# REQUIRED ACTIONS
- A) Output everything in the forum thread from "And this is" down to "beans and corn.".
- B) In the forum thread, what does Chomiq say the economy is run on?

# PAGE EXTRACT
And this is an example of why every day I get up thinking "I wonder what will they do today to fuck everything up even more"


----------



## Chomiq (Jul 8, 2021)

Yeah, rampant inflation is nonexistent in crypto, right?

But I guess this is what you get when you run your economy on soy beans and corn.


----------



## dorsetknob (Jul 8, 2021)

Who the hell would want to be paid with a substance that behaves like Farts in Bath-water ?


----------



## robot zombie (Jul 8, 2021)

Well... so that sounds insane. Mao-like sense of how this works. Maybe not so much in the crazy, evil dictator sense. More just has the energy of a guy who thinks simple farming tools can be melted into any decent grade of  steel which can then be used in things like heavy equipment and infrastructure... its really approaching that level of _WHAT?!_

Just...  

I dunno... am I just ignorant here, or is this actually that dumb?


----------



## Splinterdog (Jul 8, 2021)

# INFORMATION PROVIDED

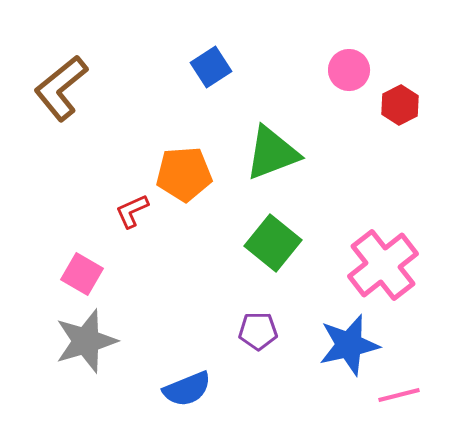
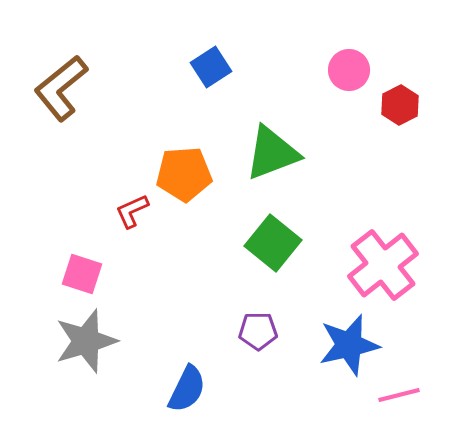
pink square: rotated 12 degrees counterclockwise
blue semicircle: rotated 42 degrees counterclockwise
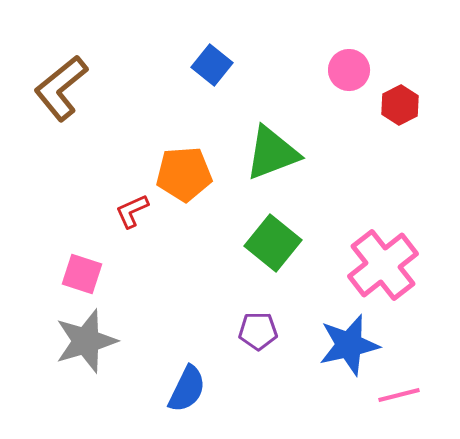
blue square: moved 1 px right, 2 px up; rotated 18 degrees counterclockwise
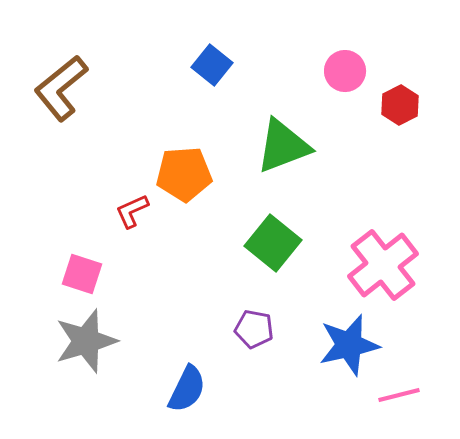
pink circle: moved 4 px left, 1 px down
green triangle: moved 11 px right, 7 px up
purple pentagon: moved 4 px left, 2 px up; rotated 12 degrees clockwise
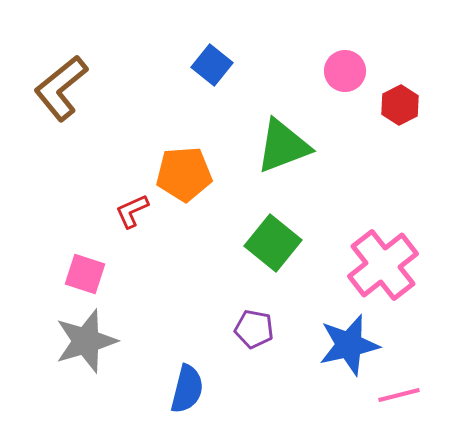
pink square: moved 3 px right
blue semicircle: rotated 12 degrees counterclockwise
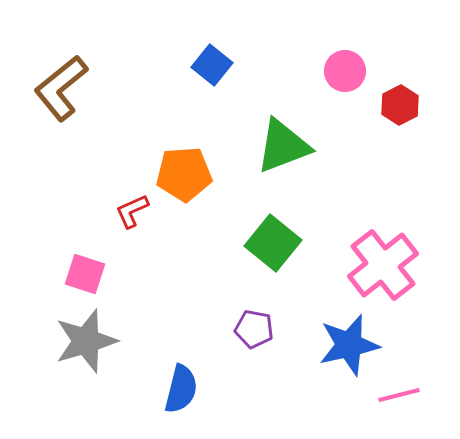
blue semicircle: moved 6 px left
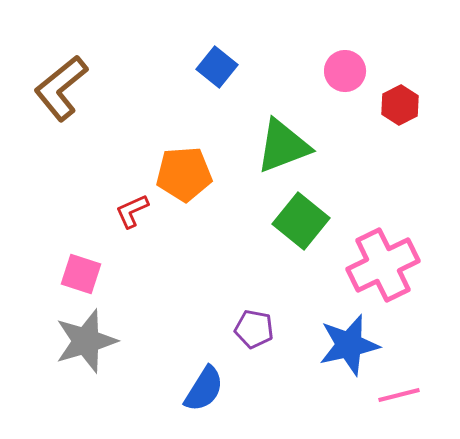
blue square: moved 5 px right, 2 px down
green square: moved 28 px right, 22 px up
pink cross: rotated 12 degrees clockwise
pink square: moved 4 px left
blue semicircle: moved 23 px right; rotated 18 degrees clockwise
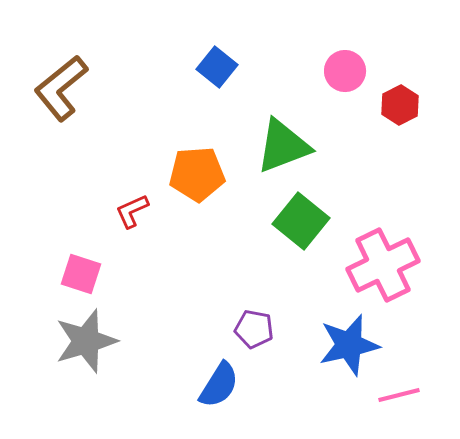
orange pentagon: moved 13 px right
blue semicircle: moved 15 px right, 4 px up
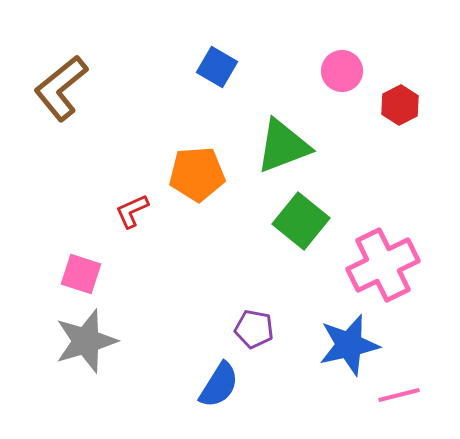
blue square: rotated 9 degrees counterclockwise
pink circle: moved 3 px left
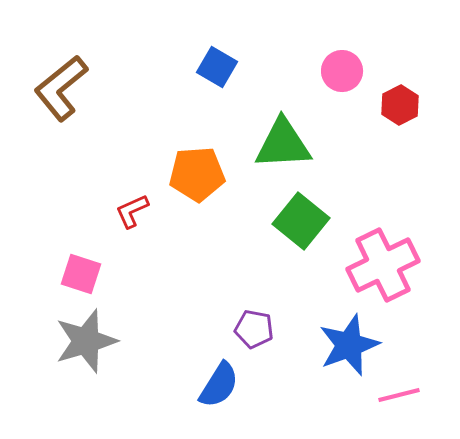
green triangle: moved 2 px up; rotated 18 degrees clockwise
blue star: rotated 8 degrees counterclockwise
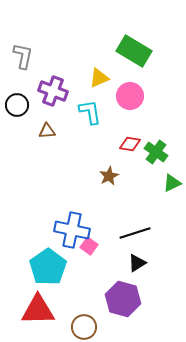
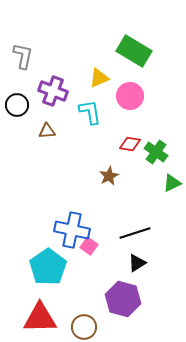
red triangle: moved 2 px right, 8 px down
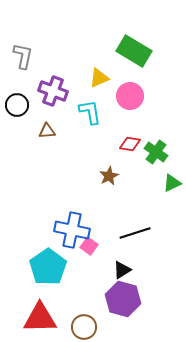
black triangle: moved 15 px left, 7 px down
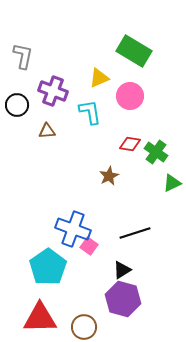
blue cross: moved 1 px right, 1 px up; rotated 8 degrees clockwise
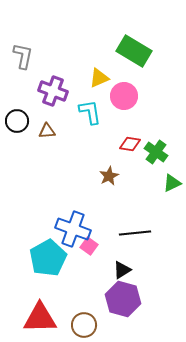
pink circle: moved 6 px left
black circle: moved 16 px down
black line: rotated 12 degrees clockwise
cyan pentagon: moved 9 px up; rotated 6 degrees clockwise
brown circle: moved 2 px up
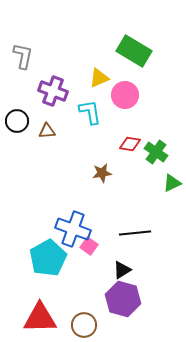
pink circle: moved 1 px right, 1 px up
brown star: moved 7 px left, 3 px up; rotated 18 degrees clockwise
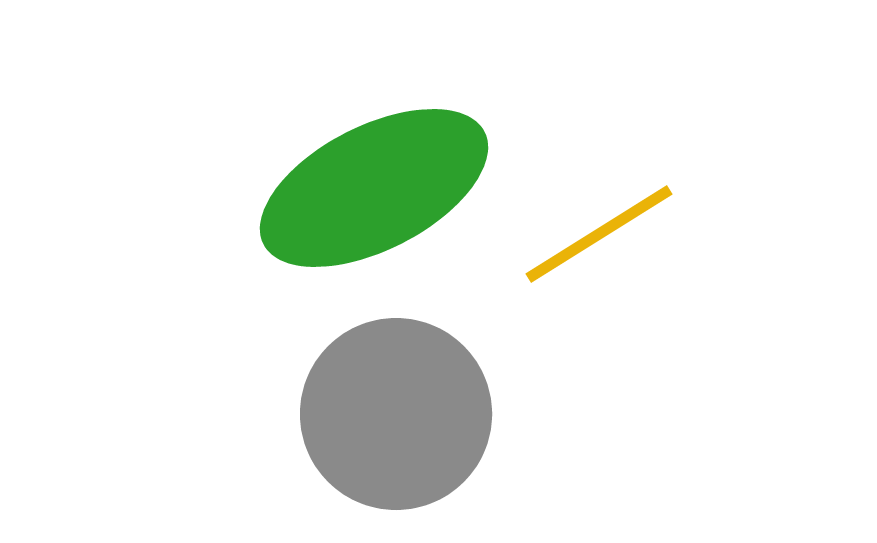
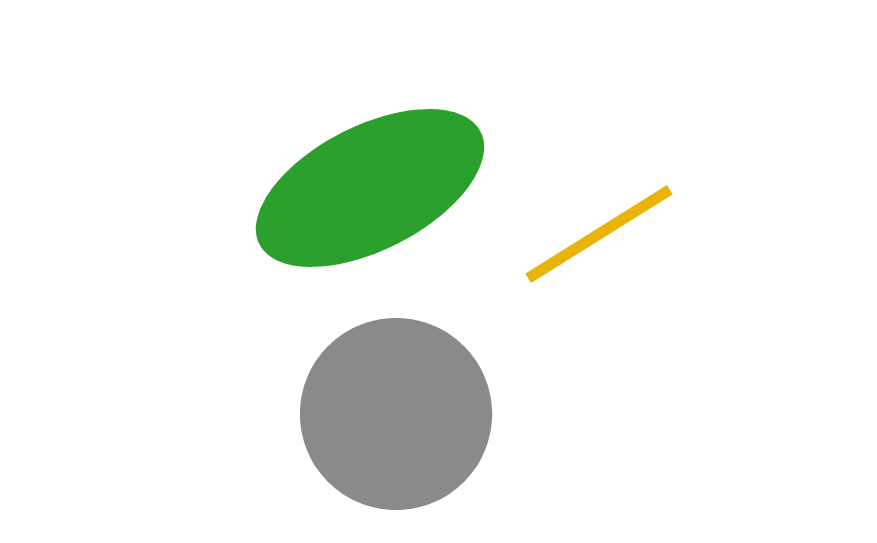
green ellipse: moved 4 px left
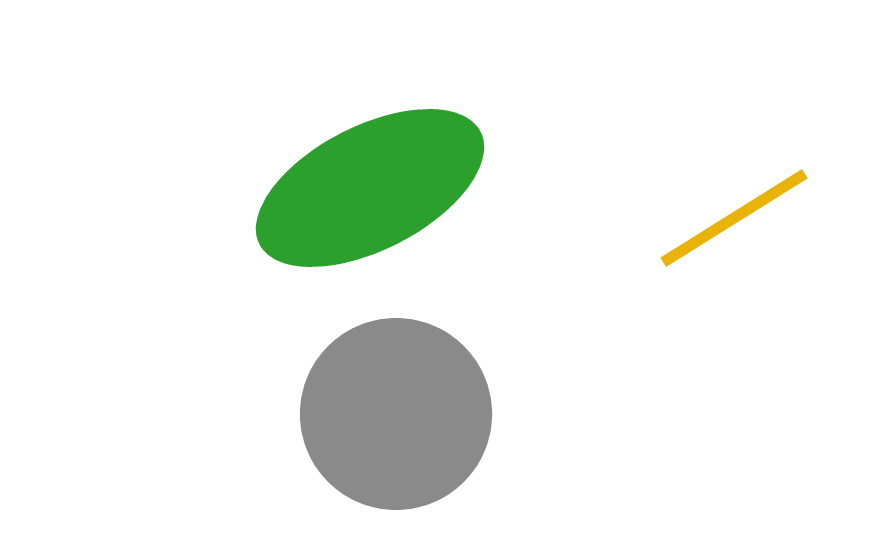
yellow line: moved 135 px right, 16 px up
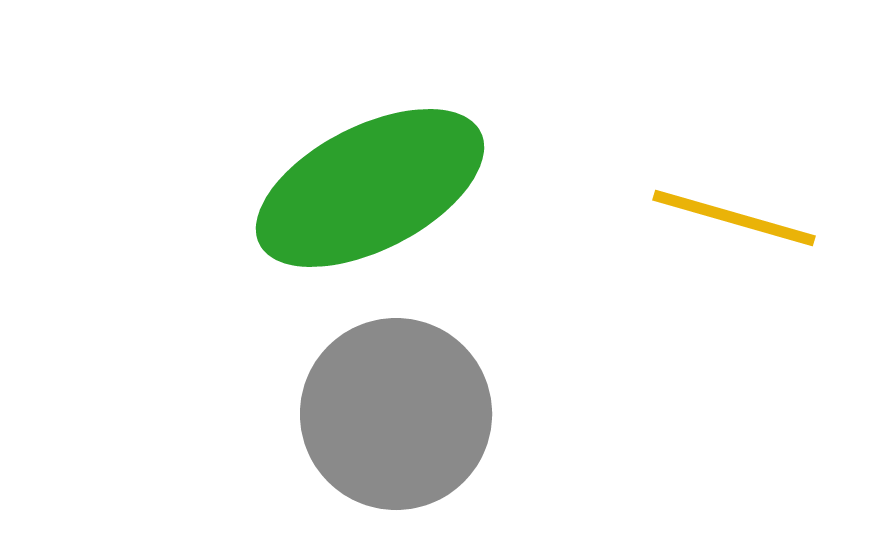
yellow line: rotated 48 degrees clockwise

# EXPECTED RESPONSES
- A)
And this is an example of why every day I get up thinking "I wonder what will they do today to fuck everything up even more"


----------



## Chomiq (Jul 8, 2021)

Yeah, rampant inflation is nonexistent in crypto, right?

But I guess this is what you get when you run your economy on soy beans and corn.

- B) Soy beans and corn.